A medida foi adotada após avaliação da área de farmacovigilância da própria agência, que concluiu que os riscos associados ao uso desses produtos superam os benefícios terapêuticos. O principal alerta envolve a possibilidade de arritmia cardíaca grave, com prolongamento do intervalo QT — condição que pode levar a complicações sérias de saúde.
Entenda por que a substância foi proibida
De acordo com a Anvisa, a decisão tem caráter preventivo e considera a gravidade dos efeitos adversos identificados. Entre os principais pontos:
- Risco elevado de alterações no ritmo cardíaco
- Possibilidade de eventos adversos graves
- Avaliação de que não há segurança suficiente para manter o uso
Diante desse cenário, a agência optou pela suspensão total dos medicamentos com clobutinol até que haja maior esclarecimento sobre os riscos.

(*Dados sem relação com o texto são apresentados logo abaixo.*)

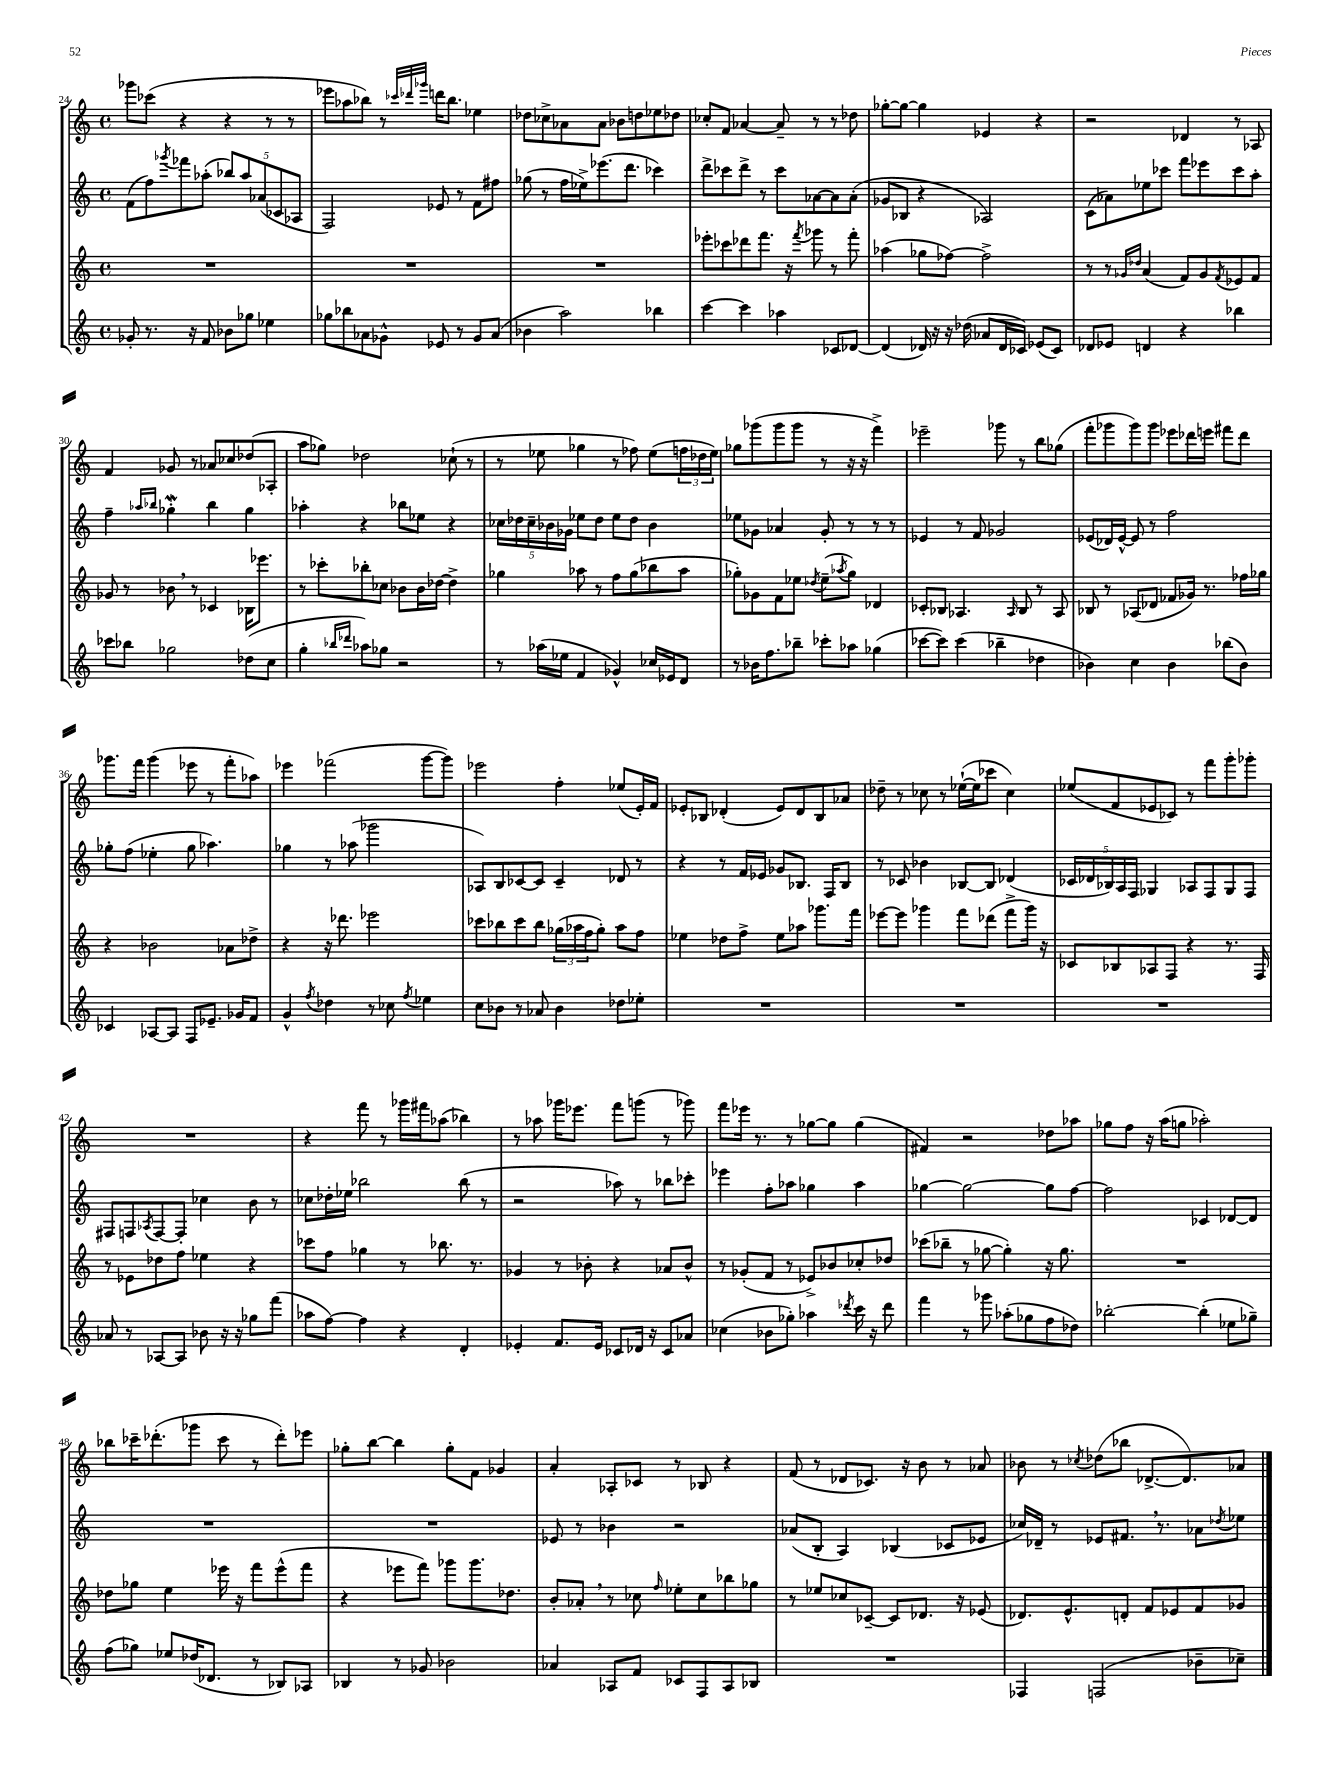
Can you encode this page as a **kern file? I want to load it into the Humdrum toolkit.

**kern	**kern	**kern	**kern
*part4	*part3	*part2	*part1
*staff4	*staff3	*staff2	*staff1
*clefG2	*clefG2	*clefG2	*clefG2
*k[]	*k[]	*k[]	*k[]
*M4/4	*M4/4	*M4/4	*M4/4
*met(c)	*met(c)	*met(c)	*met(c)
=24	=24	=24	=24
8g-X'/	1r	(8f\L	8ggg-X\L
8.r	.	8ff\)	(8ccc-X\J
.	.	8qggg-X/	.
.	.	8fff-X\	4r
16r	.	.	.
8f/	.	(8aa-X'\J	.
8b-X\L	.	10bb-X/L)	4r
.	.	10aa-/	.
8gg-X\J	.	.	.
.	.	(10a-X/	.
4ee-X\	.	.	8r
.	.	10c-X/	.
.	.	.	8r
.	.	10A-X/J	.
=25	=25	=25	=25
8gg-X\L	1r	2F/)	8eee-X\L
8bb-X\	.	.	8aa-X\
8a-X\	.	.	8bb-X\J)
8g-X^^\J	.	.	8r
.	.	.	32qqccc-X/LLL
.	.	.	32qqddd-X/
.	.	.	32qqggg-X/JJJ
8e-X/	.	8e-X/	16dddn\KL
.	.	.	8.bb-\J
8r	.	8r	.
8g-/L	.	8f\L	4ee-X\
(8a-/J	.	8ff#X\J	.
=26	=26	=26	=26
4b-X\	1r	(8gg-X\	8dd-X\L
.	.	8r	8cc-X^\
2aa\)	.	16ff\LL	8a-X\
.	.	16ee-X^\J)	.
.	.	(8.eee-X\	8a-\J
.	.	.	8b-X\L
.	.	8.ddd\J	.
.	.	.	8ddn\
4bb-X\	.	4ccc-X\)	8ee-X\
.	.	.	8dd-X\J
=27	=27	=27	=27
[4ccc\	8eee-X'\L	8ddd^\L	8cc-X'/L
.	8ccc-X\	8ccc-X\	8f/J
4ccc\]	8ddd-X\	8ddd^\J	[4a-X/
.	8.fff\J	8r	.
4aa-X\	.	8ccc-\L	8a-~/]
.	16r	.	.
.	8qfff/	.	.
.	8ggg-X\	[8a-X\	8r
8c-X/L	8r	8a-\]	8r
[8d-X/J	8fff'\	(8a-'\J	8dd-X\
=28	=28	=28	=28
(4d-/]	(4aa-X\	8g-X/L	[8gg-X'\L
.	.	8B-X/J	8gg-\J_
16d-X/)	8gg-X\L	4r	4gg-\]
16r	.	.	.
16r	[8ff-X\J)	.	.
(16dd-X\	.	.	.
8a-X/L	2ff-^\]	2A-X/)	4e-X/
16d-/L	.	.	.
16c-X/JJ)	.	.	.
(8e-X/L	.	.	4r
8c-/J)	.	.	.
=29	=29	=29	=29
8d-X/L	8r	(8c\L	2r
8e-X/J	8r	8a-X\)	.
.	16qqg-X/LL	.	.
.	16qqdd-X/JJ	.	.
4dn/	(4a/	8ee-X\	.
.	.	8ccc-X\J	.
4r	8f/L)	8fff\L	4d-X/
.	8g-/	8eee-X\	.
.	8qf/	.	.
4bb-X\	8e-X/	8ccc-\	8r
.	8f/J	8aa'\J	8A-X/
!!LO:LB:g=z
=30	=30	=30	=30
8ccc-X\L	8g-X/	4ff~\	4f/
8bb-X\J	8r	.	.
.	.	16qqaa-X/LL	.
.	.	16qqbb-X/JJ	.
2gg-X\	8b-X,\	4gg-Xw'\	8g-X/
.	8r	.	8r
.	4c-X/	4bb-\	8a-X/L
.	.	.	8cc-X/
(8dd-X\L	16B-X\KL	4gg-\	(8dd-X/
.	8.eee-X\J	.	.
8cc\J	.	.	8A-X'/J
=31	=31	=31	=31
4gg'\	8r	4aa-X'\	8aa\L
.	8ccc-X'\L	.	8gg-X\J)
16qqbb-X/LL	.	.	.
16qqddd-X/JJ	.	.	.
8aa-X\L)	8bb-X'\	4r	2dd-X\
8gg-X\J	8cc-X\J	.	.
2r	8b-X\L	8bb-X\L	.
.	16b-\L	8ee-X\J	.
.	[16dd-X\JJ	.	.
.	4dd-^\]	4r	(8cc-X`\
.	.	.	8r
=32	=32	=32	=32
8r	4gg-X\	20cc-X\LL	8r
.	.	20dd-X\	.
.	.	20cc-~\	.
(16aa-X\LL	.	.	8ee-X\
.	.	20b-X\	.
16ee-X\JJ	.	.	.
.	.	20g-X\JJ	.
4f/	8aa-X\	8ee-X\L	4gg-X\
.	8r	8dd-\J	.
4g-X^^/)	8ff\L	8ee-\L	8r
.	(8gg-\	8dd-\J	8ff-X\)
16cc-X/LL	8bb-X\	4b-\	(8ee-\L
16e-X/J	.	.	.
8d/J	8aa-\J	.	24ffn\L
.	.	.	24dd-X\
.	.	.	24ee-\JJ)
=33	=33	=33	=33
8r	8gg-X'\L)	8ee-X\L	8gg-X\L
16b-X\KL	8g-X\	8g-X\J	(8ggg-X\
8.ff\	.	.	.
.	8f\	4a-X/	8ggg-\
8bb-X~\J	8ee-X\J	.	8ggg-\J
.	8qdd-X/	.	.
8ccc-X'\L	(8ee-~\L	8g-'/	8r
.	8qaa-X/	.	.
8aa-X\J	8gg-\J)	8r	16r
.	.	.	16r
(4gg-X\	4d-X/	8r	4fff^\)
.	.	8r	.
=34	=34	=34	=34
[8ccc-X\L	8c-X'/L	4e-X/	2eee-X~\
8ccc-\J])	8B-X/J	.	.
(4ccc-\	4.A-X/	8r	.
.	.	8f/	.
4bb-X~\	.	2g-X/	8ggg-X\
.	16qqA-/	.	.
.	8B-/	.	8r
4dd-X\	8r	.	8bb\L
.	8A-/	.	(8gg-X\J
=35	=35	=35	=35
4b-X\)	8B-X/	(8e-X/L	8fff'\L
.	8r	16d-X/L)	8ggg-X\
.	.	[16e-^^/JJ	.
4cc\	(8A-X/L	8e-/]	8ggg-\)
.	8d-X/J	8r	8ggg-\J
4b-\	8f-X/L	2ff\	8eee-X\L
.	16g-X/Jk)	.	16ddd-X\L
.	8.r	.	16eeen\JJ
(8bb-X\L	.	.	8fff#X\L
8b-\J)	16ff-X\LL	.	8ddd-\J
.	16gg-X\JJ	.	.
!!LO:LB:g=z
=36	=36	=36	=36
4c-X/	4r	8gg-X'\L	8.ggg-X\L
.	.	(8ff\J	.
.	.	.	16fff\Jk
[8A-X/L	2b-X\	4ee-X'\	(4ggg-\
8A-/J]	.	.	.
8F/L	.	8gg-\	8eee-X\
8.e-X~/J	.	4.aa-X\)	8r
.	8a-X\L	.	8fff'\L
16g-X/KL	.	.	.
8f/J	8dd-X^\J	.	8aa-X\J)
=37	=37	=37	=37
4g^^/	4r	4gg-X\	4eee-X\
8qff/	.	.	.
4dd-X\	16r	8r	(2fff-X\
.	8.ddd-X\	.	.
.	.	(8aa-X\	.
8r	2eee-X\	2ggg-X\	.
8cc-X\	.	.	.
8qff/	.	.	.
4ee-X\	.	.	[8ggg\L
.	.	.	8ggg\J])
=38	=38	=38	=38
8cc\L	8ccc-X\L	8A-X/L)	2eee-X\
8b-X\J	8bb-X\	8B/	.
8r	8ccc-\	[8c-X/	.
8a-X/	8bb-\J	8c-/J]	.
4b-\	(24gg-X\LL	4c-~/	4ff'\
.	24aa-X\	.	.
.	24ff\J	.	.
.	8gg-'\J)	.	.
8dd-X\L	8aa-\L	8d-X/	(8ee-X/L
8ee-X'\J	8ff\J	8r	16e'/L)
.	.	.	16f/JJ
=39	=39	=39	=39
1r	4ee-X\	4r	8e-X'/L
.	.	.	8B-X/J
.	8dd-X\L	8r	(4d-X'/
.	8ff^\J	16f/LL	.
.	.	16e-X/JJ	.
.	8ee-\L	8g-X/L	8e-/L)
.	8aa-X\J	8.B-X/J	8d-/
.	8.ggg-X\L	.	8B-/
.	.	16F/KL	.
.	.	8B-/J	8a-X/J
.	16fff\Jk	.	.
=40	=40	=40	=40
1r	[8eee-X\L	8r	8dd-X~\
.	8eee-\J]	8c-X/	8r
.	4ggg-X\	4b-X\	8cc-X\
.	.	.	8r
.	8fff\L	[8B-X/L	([16ee-X`\LL
.	.	.	16ee-\J]
.	(8ddd-X\J	8B-/J]	8ccc-X\J
.	8fff^\L	(4d-X/	4cc-\)
.	16ggg-\Jk)	.	.
.	16r	.	.
=41	=41	=41	=41
1r	8c-X/L	20c-X/LL	(8ee-X/L
.	.	20d-X/	.
.	.	20B-X/)	.
.	8B-X/	.	8f/
.	.	20A/	.
.	.	20F/JJ	.
.	8A-X/	4G-X/	8e-X/
.	8F/J	.	8c-X/J)
.	4r	8A-X/L	8r
.	.	8F/	8fff\L
.	8.r	8G-/	8ggg'\
.	.	8F/J	8ggg-X'\J
.	16F/	.	.
!!LO:LB:g=z
=42	=42	=42	=42
8a-X/	8r	8F#X/L	1r
8r	8e-X\L	8Fn/	.
.	.	8qA-X/	.
[8A-X/L	8dd-X\	[8F/	.
8A-/J]	8ff\J	8F'/J]	.
8b-X\	4ee-X\	4cc-X\	.
16r	.	.	.
16r	.	.	.
8gg-X\L	4r	8b\	.
(8fff\J	.	8r	.
=43	=43	=43	=43
8aa-X\L	8ccc-X\L	8cc-X\L	4r
[8ff\J)	8ff\J	16dd-X'\L	.
.	.	16ee-X\JJ	.
4ff\]	4gg-X\	2bb-X\	8fff\
.	.	.	8r
4r	8r	.	16ggg-X\LL
.	.	.	16fff#X\J
.	8.bb-X\	.	(8aa-X\J
4d'/	.	(8bb-\	4bb-X\)
.	8.r	.	.
.	.	8r	.
=44	=44	=44	=44
4e-X'/	4g-X/	2r	8r
.	.	.	8aa-X\
8.f/L	8r	.	16ggg-X\KL
.	.	.	8.eee-X\J
.	8b-X'\	.	.
16e-/Jk	.	.	.
8c-X/L	4r	8aa-X\)	8fff\L
16d-X/Jk	.	8r	(8gggn\J
16r	.	.	.
8c-/L	8a-X/L	8bb-X\L	8r
8a-X/J	8b-^^/J	8ccc-X'\J	8ggg-X\)
=45	=45	=45	=45
(4cc-X\	8r	4eee-X\	8fff\L
.	(8g-X'/L	.	16eee-X\Jk
.	.	.	8.r
8b-X\L	8f/J	8ff'\L	.
8gg-X'\J)	8r	8aa-X\J	8r
4aa-X\	8e-X^/L)	4gg-X\	[8gg-X\L
.	8b-X/	.	8gg-\J]
8qddd-X/	.	.	.
16ccc\	8cc-X'/	4aa-\	(4gg-\
16r	.	.	.
8ddd-\	8dd-X/J	.	.
=46	=46	=46	=46
4fff\	(8ccc-X\L	[4gg-X\	4f#X/)
.	8bb-X~\J	.	.
8r	8r	2gg-\_	2r
8ggg-X\	[8gg-X\	.	.
(8aa-X'\L	4gg-'\])	.	.
8gg-X\	.	.	.
8ff\	16r	8gg-\L]	8dd-X\L
.	8.gg-\	.	.
8dd-X\J)	.	[8ff\J	8aa-X\J
=47	=47	=47	=47
[2bb-X'\	1r	2ff\]	8gg-X\L
.	.	.	8ff\J
.	.	.	16r
.	.	.	(16aa\KL
.	.	.	8ggn\J
(4bb-'\]	.	4c-X/	2aa-X'\)
8ee-X\L	.	[8d-X/L	.
8gg-X~\J)	.	8d-/J]	.
!!LO:LB:g=z
=48	=48	=48	=48
(8ff\L	8dd-X\L	1r	8bb-X\L
8gg-X\J)	8gg-X\J	.	16ccc-X~\K
.	.	.	(8.ddd-X'\
8ee-X/L	4ee\	.	.
(16dd-X/K	.	.	8ggg-X\J
8.d-X/J	.	.	.
.	16eee-X\	.	8ccc-\
.	16r	.	.
8r	8fff\L	.	8r
8B-X/L)	(8eee-^^\	.	8ddd-'\L)
8A-X/J	8fff\J	.	8eee-X\J
=49	=49	=49	=49
4B-X/	4r	1r	8gg-X'\L
.	.	.	[8bb\J
8r	8eee-X\L	.	4bb\]
8g-X/	8fff\J)	.	.
2b-X\	8ggg-X\L	.	8gg-'\L
.	8.ggg-\	.	8f\J
.	.	.	4g-X/
.	8.dd-X\J	.	.
=50	=50	=50	=50
4a-X/	8b'/L	8e-X/	4a'/
.	8a-X',/J	8r	.
8A-X/L	8r	4b-X\	8A-X'/L
8f/J	8cc-X\	.	8c-X/J
.	16qqff/	.	.
8c-X/L	8ee-X'\L	2r	8r
8F/	8cc-\	.	8B-X/
8A-/	8bb-X\	.	4r
8B-X/J	8gg-X\J	.	.
=51	=51	=51	=51
1r	8r	(8a-X/L	(8f/
.	8ee-X/L	8B'/J	8r
.	8cc-X/	4A/)	8d-X/L
.	[8c-X~/J	.	8.c-X/J)
.	8c-/L]	(4B-X/	.
.	.	.	16r
.	8.d-X/J	.	8b\
.	.	8c-X/L	8r
.	16r	.	.
.	(8e-X/	8e-X/J	8a-X/
=52	=52	=52	=52
4F-X/	8.d-X/L)	16cc-X/LL)	8b-X\
.	.	16d-X~/JJ	.
.	.	8r	8r
.	8.e^^/	.	.
.	.	.	8qcc-X/
(2Fn/	.	8e-X/L	(8dd-X\L
.	8dn'/J	8.f#X,/J	8bb-X\J
.	8f/L	.	[8.d-X^/L
.	.	8.r	.
.	8e-X/	.	.
.	.	.	8.d-/])
8b-X~\L	8f/	8a-X\L	.
.	.	8qdd-X/	.
8cc-X~\J)	8g-X/J	8ee-X\J	8a-X/J
==	==	==	==
*-	*-	*-	*-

Outras medidas também foram adotadas
Além da proibição dos produtos com clobutinol, a resolução traz outras ações de fiscalização envolvendo empresas e medicamentos:
- Suspensão de medicamentos manipulados com polidocanol, após relatos de eventos adversos graves
- Proibição de venda de produtos sem registro na Anvisa, comercializados por empresa sem autorização de funcionamento
- Restrição de propaganda irregular de preparações magistrais
Segundo a Anvisa, essas medidas seguem o princípio da precaução e visam proteger a saúde da população diante de possíveis riscos sanitários.
O que o consumidor deve fazer
A recomendação é que pacientes interrompam o uso de medicamentos que contenham clobutinol e procurem orientação médica para substituição por alternativas seguras.
Também é importante:
- Verificar a composição de xaropes e medicamentos em uso
- Evitar a automedicação
- Buscar informações em canais oficiais de saúde
A Anvisa reforça que qualquer suspeita de reação adversa deve ser comunicada aos órgãos de vigilância sanitária.